• Members 520 posts
    April 28, 2023, 1:37 p.m.

    If you want a "lighter photo", you can just stick it in an image editor and make it lighter, or boost a slider during conversion. "More exposure" is primarily for "less noise"; not "more brightness". Brightness is a cheap parlor trick to meet human visibility requirements.

  • Members 280 posts
    April 28, 2023, 1:42 p.m.

    Not on any film camera that I own. During the last few years of film cameras, I think. But then, I normally loaded cassettes from bulk film, so maybe I didn't notice.
    Don

  • Members 976 posts
    April 28, 2023, 1:47 p.m.

    Cassette DX coding started 1983.

  • Members 520 posts
    April 28, 2023, 1:48 p.m.

    I'm trying to wrap my head around how people are reading into things.

    There's nothing "wrong" with that approach, but even with your need for an exposure index higher than base ISO, where you can't afford more exposure, you can manipulate ISO settings to increase headroom or decrease read noise. You don't have to vary the ISO from what the camera would choose, but you can if you want, if you are shooting raw and can adjust brightness in post-processing or conversion. If you know nothing about the raw data from your camera, then it might be wise to accept the defaults (other than adjusting "EC" for the subject key).

  • Members 1737 posts
    April 28, 2023, 2:03 p.m.

    We're talking about a quarter of an electron. If that matters, we're not talking about what I consider to be photographic quality images.

  • Members 14 posts
    April 28, 2023, 2:05 p.m.

    I see the references in this thread to Nikon and Pentax manuals regarding ISO and exposure as defense of a misconception. For a topic such as ISO that even trusted sources frequently have a difficult time explaining in easy terms I find it ridiculous that the manufacturers have chosen to take the easy route as they continue providing what their engineers clearly know is misinformation. Do they perhaps assume that those that utilize the manuals are simply looking for a description of camera settings rather than for understanding of a concept?

  • Members 520 posts
    April 28, 2023, 2:06 p.m.

    Me, too. About 25 to 30 years ago, I was thinking about how to make images "appear" over time, so I took a source image, and a new, black canvas the same size, and randomly selected pixel positions and then checked the source image value at each of those pixels, and the higher that value was, the more likely (with a random() function) that the new canvas' pixel in that position was incremented by one level. The resulting animation of the new image showed Poisson statistics over time, although I did not recognize at the time that this is how photons arrive at the medium in photography.

  • Members 1737 posts
    April 28, 2023, 2:07 p.m.

    I think so. When i worked at hp, we had a section in the manuals called "Theory of Operation". We taught that in training courses at Rolm. But I've not seen anything similar in camera manuals.

  • Members 284 posts
    April 28, 2023, 2:09 p.m.

    Yes, it is odd every time we log in for the last 2 weeks The Exposure Triangle Is Misleading And Unnecessary. is the highlight thread on top. In fact, could you remove that highlighted feature and simply leave the forums names? Just a thought...

  • Members 976 posts
    April 28, 2023, 2:17 p.m.

    Examples showing comparing different approaches, maybe. As they say, a picture is worth...

  • Members 520 posts
    April 28, 2023, 2:17 p.m.

    How many specific types of sources, or how many meanings?
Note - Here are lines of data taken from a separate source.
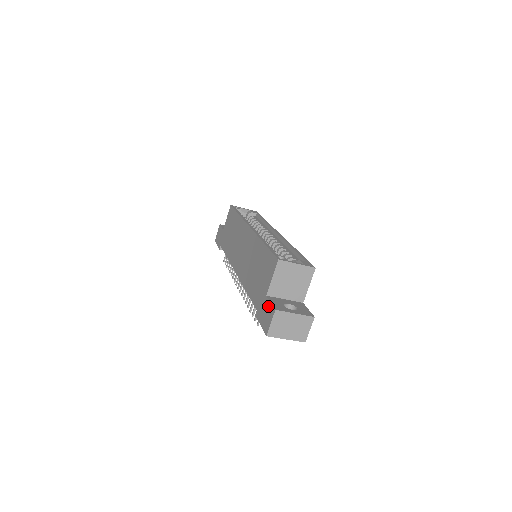
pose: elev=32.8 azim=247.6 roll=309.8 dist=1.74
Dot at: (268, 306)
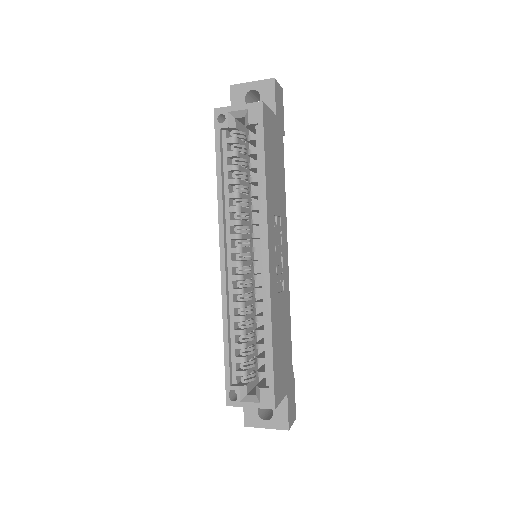
Dot at: occluded
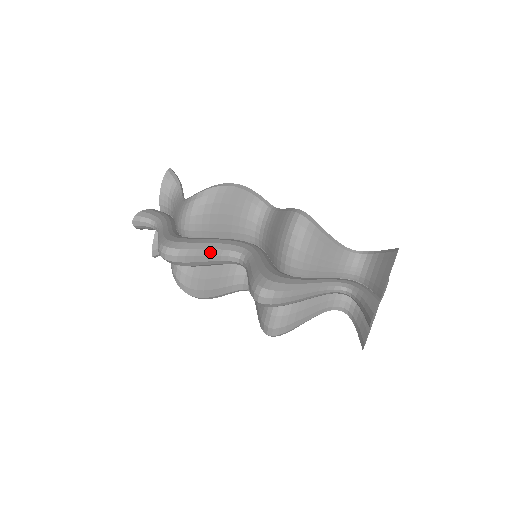
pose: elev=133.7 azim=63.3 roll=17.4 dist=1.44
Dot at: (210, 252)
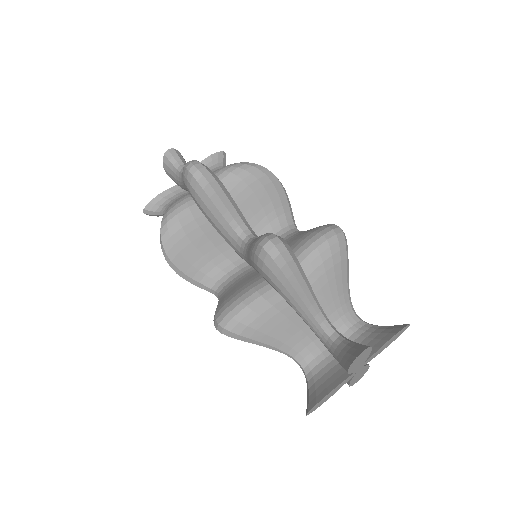
Dot at: (229, 205)
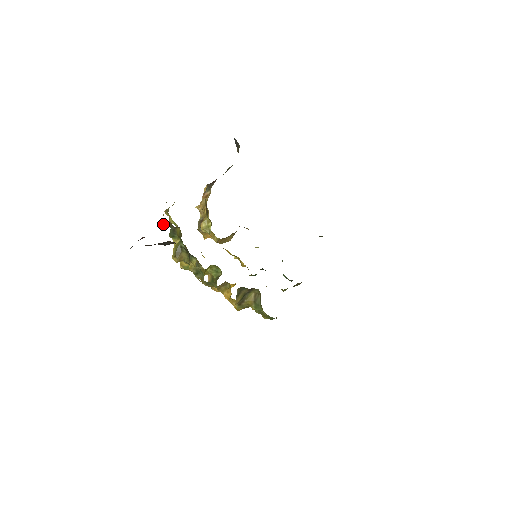
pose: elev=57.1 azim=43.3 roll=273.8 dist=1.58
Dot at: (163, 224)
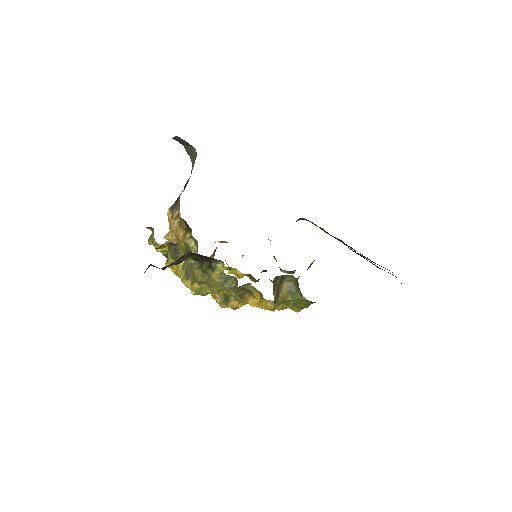
Dot at: (160, 248)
    There are only two broad categories of meaning; noise that is added, like garbage on top of a lawn (read noise, quantization noise, PRNU noise, dark current noise), and noise that is actually the "texture" of finite exposure/capture (photon shot noise).

    "More trash" and "less grass", to use lawn analogies.

  • Members 71 posts
    April 28, 2023, 2:43 p.m.

    Again, I go back to my definition (exposure = light filtered by aperture filtered by shutter speed). That dictates what is presented to the image sensor (e.g. photons). Everything after that is essentially math (via amplification, positioning, counting, etc.). Modern image sensors tend to have at least two "conversions", one of which as you note occurs prior to the ADC. "ISO" is now trickier than a monolithic thing because of that. But "ISO" all happens post electron well.

  • Members 1737 posts
    April 28, 2023, 2:49 p.m.

    I hear what you're saying, but it's hard for me to call a capacitor in parallel with the photodiode as being after the photodiode.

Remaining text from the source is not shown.